Topol believes humans are only starting to see the true potential of GLP-1s, adding that it’s still the “early innings for this family of drugs.” GLP-1s create signals from a body’s gut to its brain, but they also talk to a body’s immune system, which Topol says can provide the “perfect intervention for bringing down inflammation,” creating benefits for the heart, kidneys, and liver, but also limiting someone’s addiction to everything from cigarettes to nail-biting. Topol said there’s a study scheduled for early next year that will examine whether GLP-1s could have an impact on preventing Alzheimer’s in people with preexisting dispositions for the disease but who can begin to take the drug before they turn 50.
Further innovations in the world of medicine could also come through the use of AI, which Topol said he’s “pretty bullish” about. Large language models can review medical records en masse, noticing problems in single individuals or groups of people that even the most discerning physicians might not. AI can analyze billions of points of individual data in a person’s medical chart and, using just an image of someone’s retina, find risks for arterial issues, Parkinson’s, or Alzheimer’s years before anyone else could. Topol said AI can even be used to pick up lab trends that indicate pancreatic cancer years before a diagnosis could be made and at a relatively low cost, something that could be revolutionary for the healthcare industry.

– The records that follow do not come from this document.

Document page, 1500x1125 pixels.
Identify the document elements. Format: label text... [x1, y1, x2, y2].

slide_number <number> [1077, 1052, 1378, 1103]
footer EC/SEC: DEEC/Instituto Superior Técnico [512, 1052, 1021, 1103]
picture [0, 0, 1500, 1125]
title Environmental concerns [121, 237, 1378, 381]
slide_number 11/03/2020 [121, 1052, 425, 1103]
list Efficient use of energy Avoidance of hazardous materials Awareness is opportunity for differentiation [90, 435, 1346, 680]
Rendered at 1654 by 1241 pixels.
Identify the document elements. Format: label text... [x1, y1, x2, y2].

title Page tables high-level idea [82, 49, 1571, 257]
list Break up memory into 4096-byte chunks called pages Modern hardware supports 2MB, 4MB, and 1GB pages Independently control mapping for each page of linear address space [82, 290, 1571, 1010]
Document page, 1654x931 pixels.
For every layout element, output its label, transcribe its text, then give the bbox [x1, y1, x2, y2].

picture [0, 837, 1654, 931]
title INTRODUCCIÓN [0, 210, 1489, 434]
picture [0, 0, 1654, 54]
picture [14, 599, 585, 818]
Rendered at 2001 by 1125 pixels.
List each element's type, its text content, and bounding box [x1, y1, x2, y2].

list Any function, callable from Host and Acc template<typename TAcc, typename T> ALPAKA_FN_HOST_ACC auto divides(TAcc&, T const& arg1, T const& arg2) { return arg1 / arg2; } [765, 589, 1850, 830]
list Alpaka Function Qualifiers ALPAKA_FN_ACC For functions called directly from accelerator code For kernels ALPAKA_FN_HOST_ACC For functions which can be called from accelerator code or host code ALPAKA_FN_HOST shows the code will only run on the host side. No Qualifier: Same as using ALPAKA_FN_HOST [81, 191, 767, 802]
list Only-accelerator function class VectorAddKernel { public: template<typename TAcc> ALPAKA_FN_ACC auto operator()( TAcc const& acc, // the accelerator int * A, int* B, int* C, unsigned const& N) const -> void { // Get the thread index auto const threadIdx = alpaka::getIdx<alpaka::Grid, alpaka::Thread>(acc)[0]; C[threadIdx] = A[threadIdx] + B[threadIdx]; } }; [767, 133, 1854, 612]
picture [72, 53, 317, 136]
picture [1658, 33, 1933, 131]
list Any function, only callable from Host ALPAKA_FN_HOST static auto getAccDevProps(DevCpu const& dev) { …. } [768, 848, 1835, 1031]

And while much has been made about influencers and tech personalities biohacking their own aging process, Topol said it’s really not that hard. “Lifestyle is what’s important,” he concluded during the interview. “It’s the biggest driver we have, and it’s the most inexpensive way to extend your health span. And if there’s anyone here who’s not interested in extending their health span, please, let me know.”